Scan the entries for lines with the word "CompoundButton" and copy those lines.
== MATERIAL FOR THIS EXERCISE
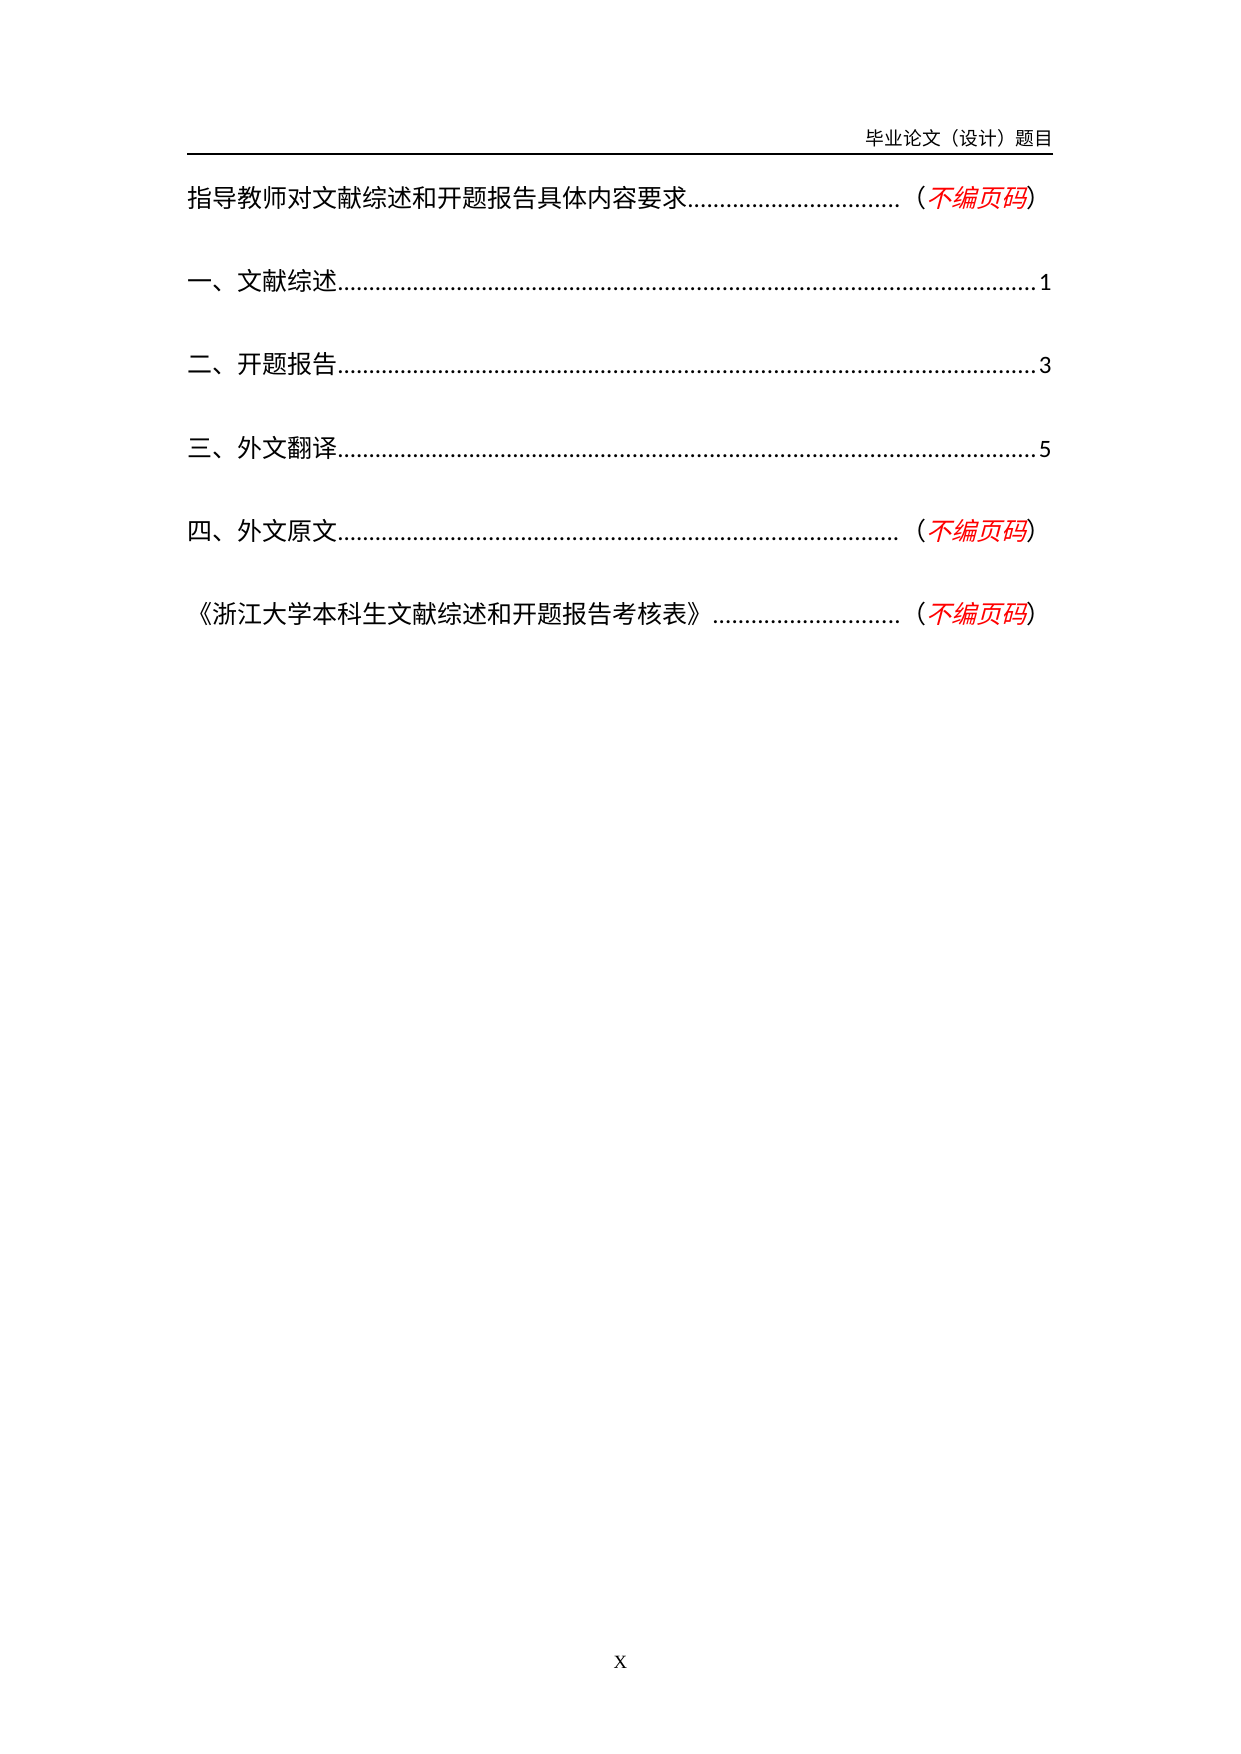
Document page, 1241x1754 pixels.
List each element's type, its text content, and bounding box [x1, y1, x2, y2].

text 指导教师对文献综述和开题报告具体内容要求 （不编页码） [187, 164, 1053, 229]
text 四、外文原文 （不编页码） [187, 497, 1053, 562]
text 三、外文翻译 5 [187, 414, 1053, 479]
text 一、文献综述 1 [187, 247, 1053, 312]
text 二、开题报告 3 [187, 331, 1053, 396]
text 《浙江大学本科生文献综述和开题报告考核表》 （不编页码） [187, 580, 1053, 645]
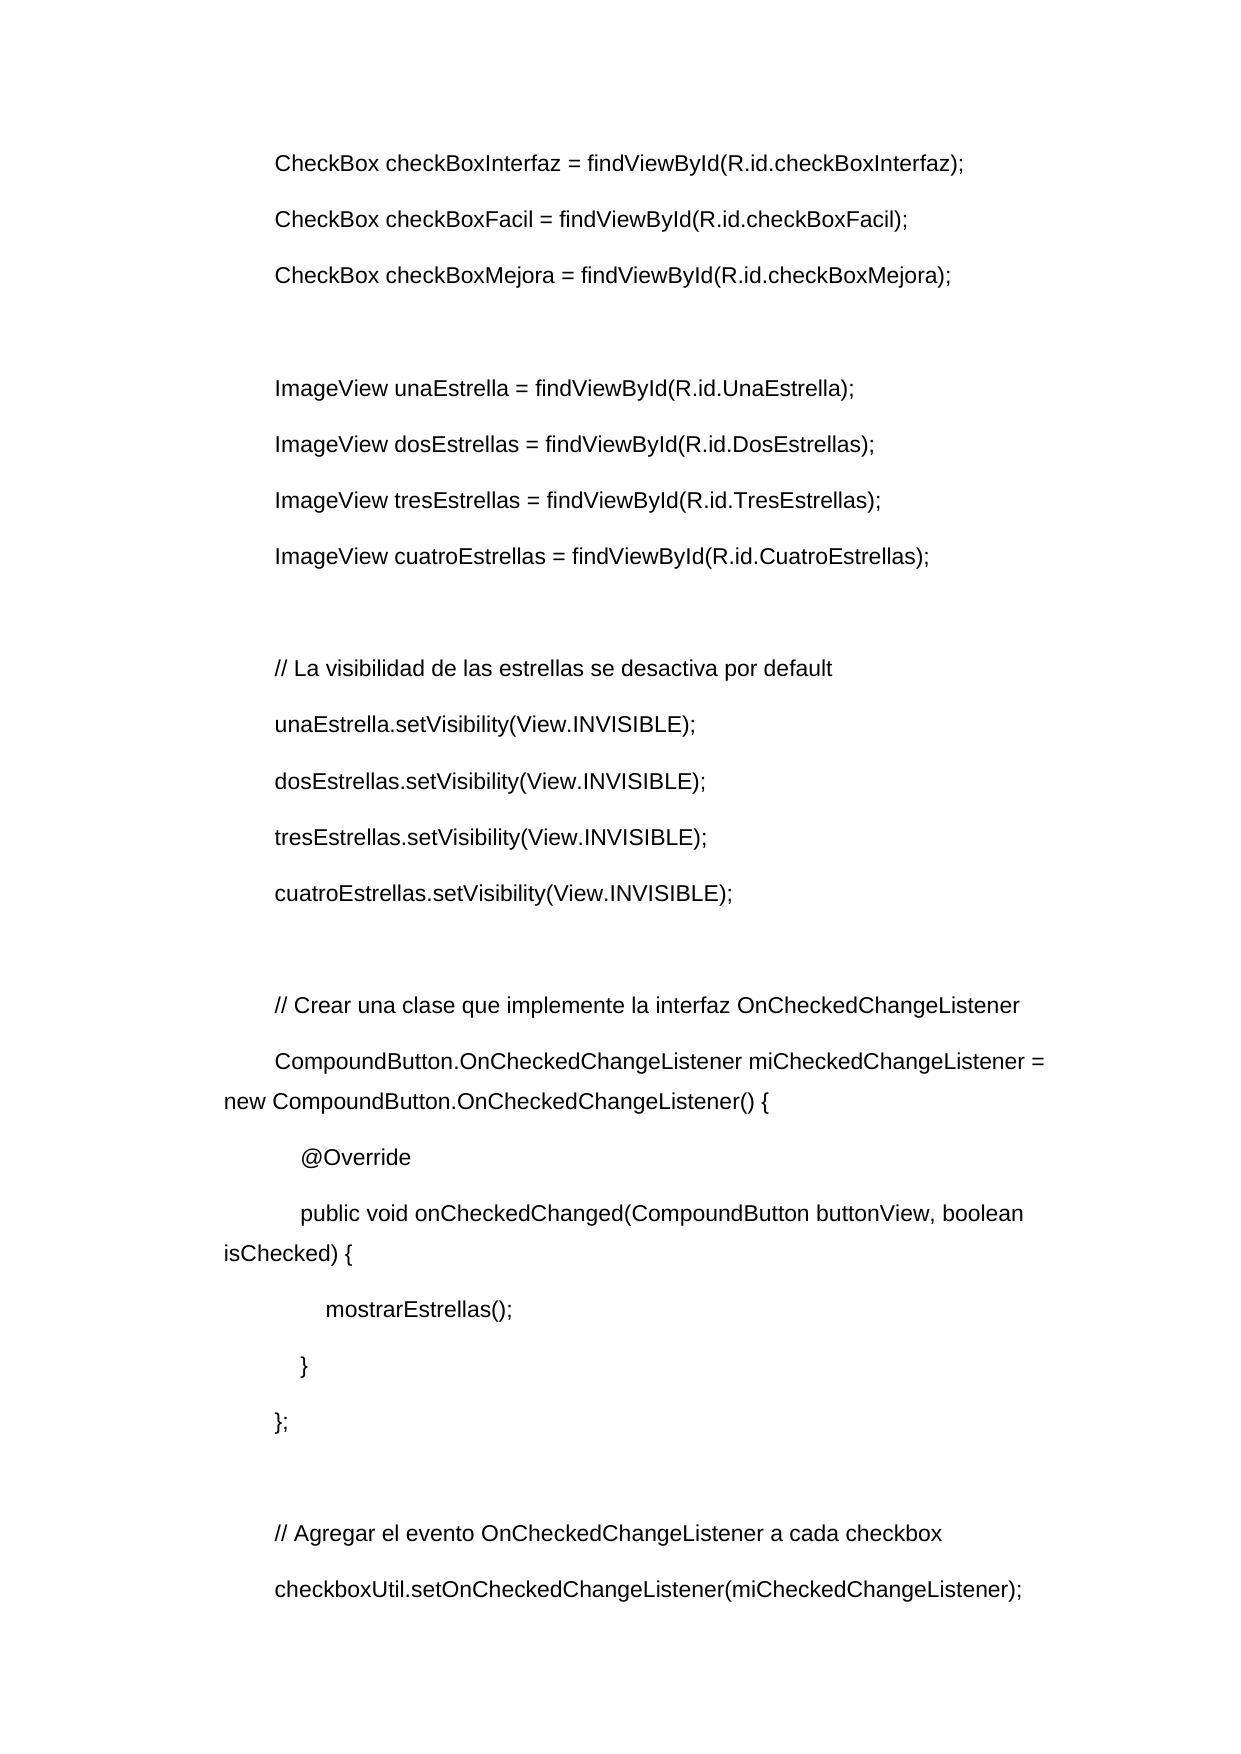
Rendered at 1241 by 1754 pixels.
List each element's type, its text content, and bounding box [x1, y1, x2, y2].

text checkboxUtil.setOnCheckedChangeListener(miCheckedChangeListener); [224, 1576, 1090, 1603]
text unaEstrella.setVisibility(View.INVISIBLE); [224, 711, 1090, 738]
text CompoundButton.OnCheckedChangeListener miCheckedChangeListener = new CompoundButton.OnCheckedChangeListener() { [224, 1048, 1090, 1114]
text // Crear una clase que implemente la interfaz OnCheckedChangeListener [224, 992, 1090, 1018]
text ImageView unaEstrella = findViewById(R.id.UnaEstrella); [224, 374, 1090, 401]
text mostrarEstrellas(); [224, 1296, 1090, 1322]
text ImageView tresEstrellas = findViewById(R.id.TresEstrellas); [224, 487, 1090, 513]
text ImageView cuatroEstrellas = findViewById(R.id.CuatroEstrellas); [224, 543, 1090, 569]
text } [224, 1352, 1090, 1378]
text // La visibilidad de las estrellas se desactiva por default [224, 655, 1090, 682]
text CheckBox checkBoxFacil = findViewById(R.id.checkBoxFacil); [224, 206, 1090, 232]
text ImageView dosEstrellas = findViewById(R.id.DosEstrellas); [224, 431, 1090, 457]
text CheckBox checkBoxInterfaz = findViewById(R.id.checkBoxInterfaz); [224, 150, 1090, 176]
text dosEstrellas.setVisibility(View.INVISIBLE); [224, 768, 1090, 794]
text public void onCheckedChanged(CompoundButton buttonView, boolean isChecked) { [224, 1200, 1090, 1266]
text @Override [224, 1144, 1090, 1170]
text }; [224, 1408, 1090, 1434]
text // Agregar el evento OnCheckedChangeListener a cada checkbox [224, 1520, 1090, 1547]
text CheckBox checkBoxMejora = findViewById(R.id.checkBoxMejora); [224, 262, 1090, 289]
text tresEstrellas.setVisibility(View.INVISIBLE); [224, 824, 1090, 850]
text cuatroEstrellas.setVisibility(View.INVISIBLE); [224, 880, 1090, 906]
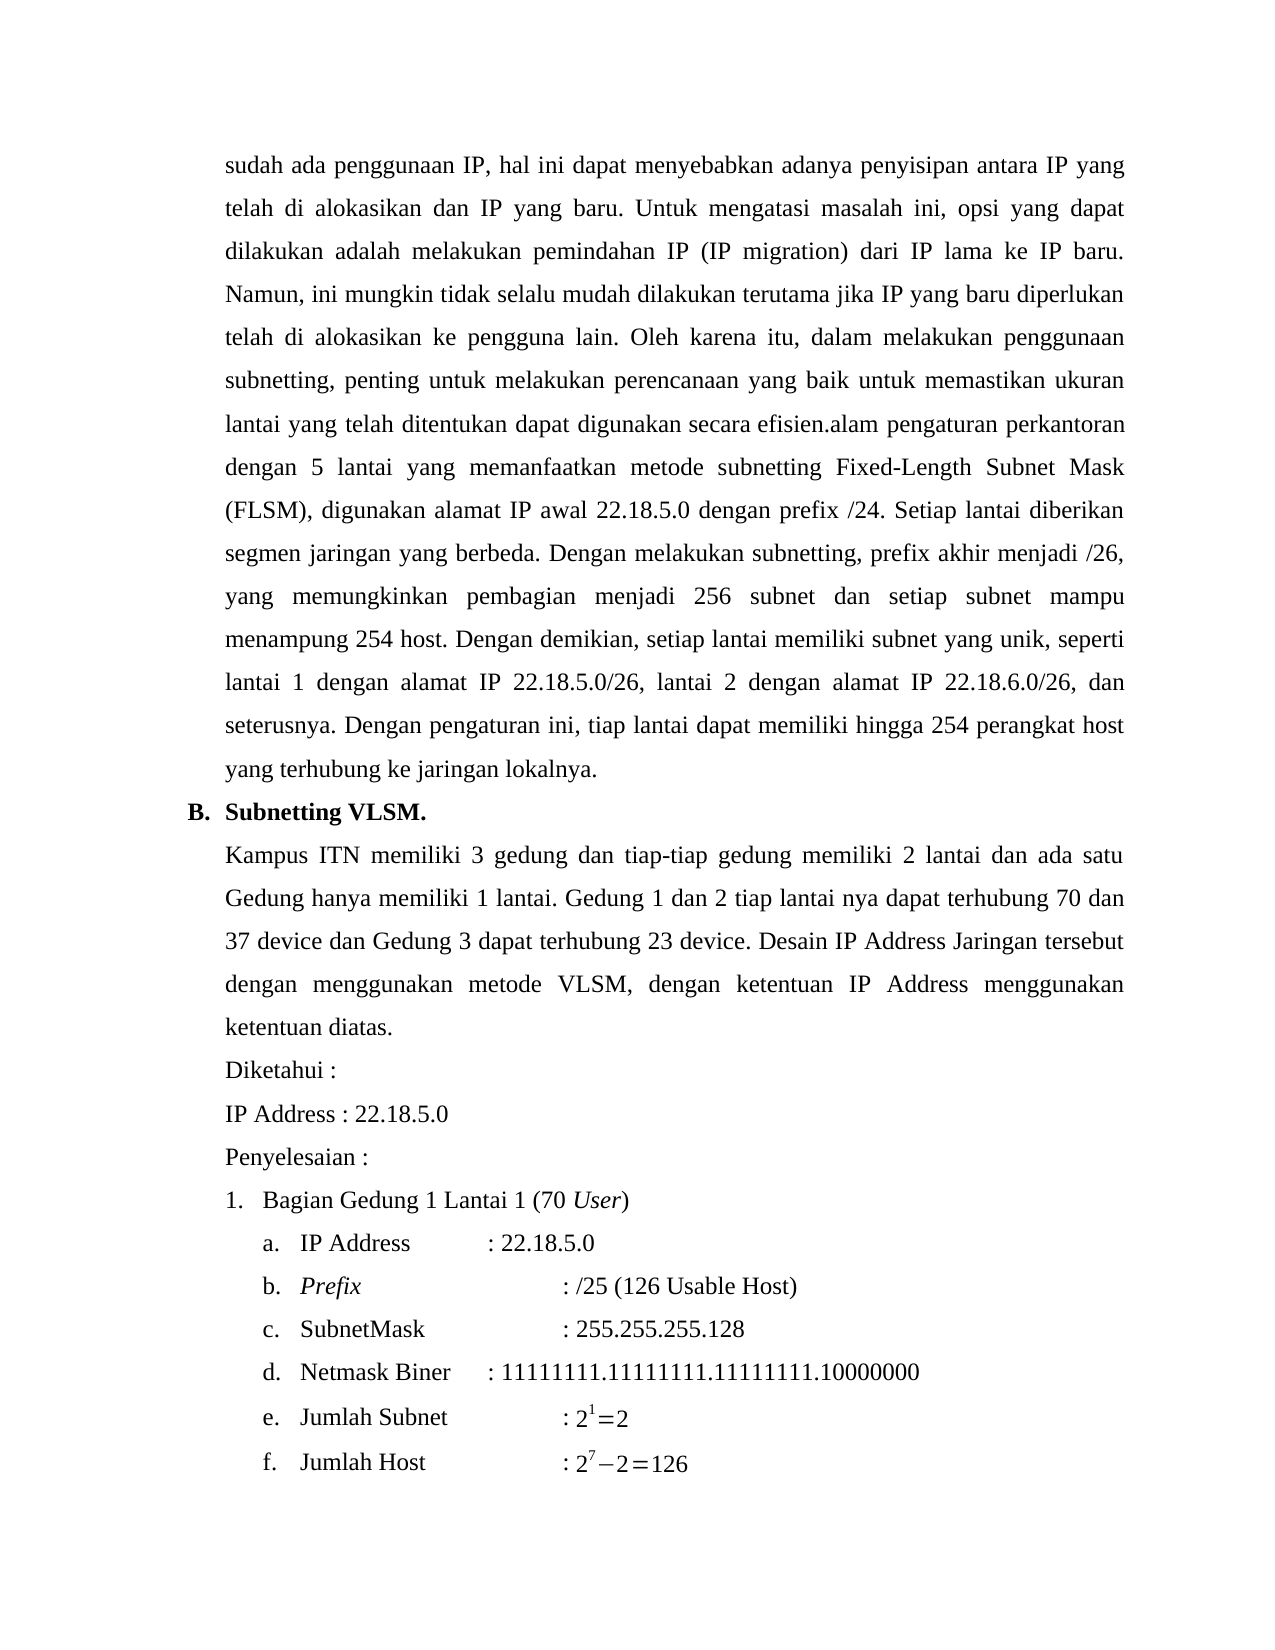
====
→ EXERCISE SOLUTION:
text CompoundButton.OnCheckedChangeListener miCheckedChangeListener = new CompoundButton.OnCheckedChangeListener() { [224, 1048, 1090, 1114]
text public void onCheckedChanged(CompoundButton buttonView, boolean isChecked) { [224, 1200, 1090, 1266]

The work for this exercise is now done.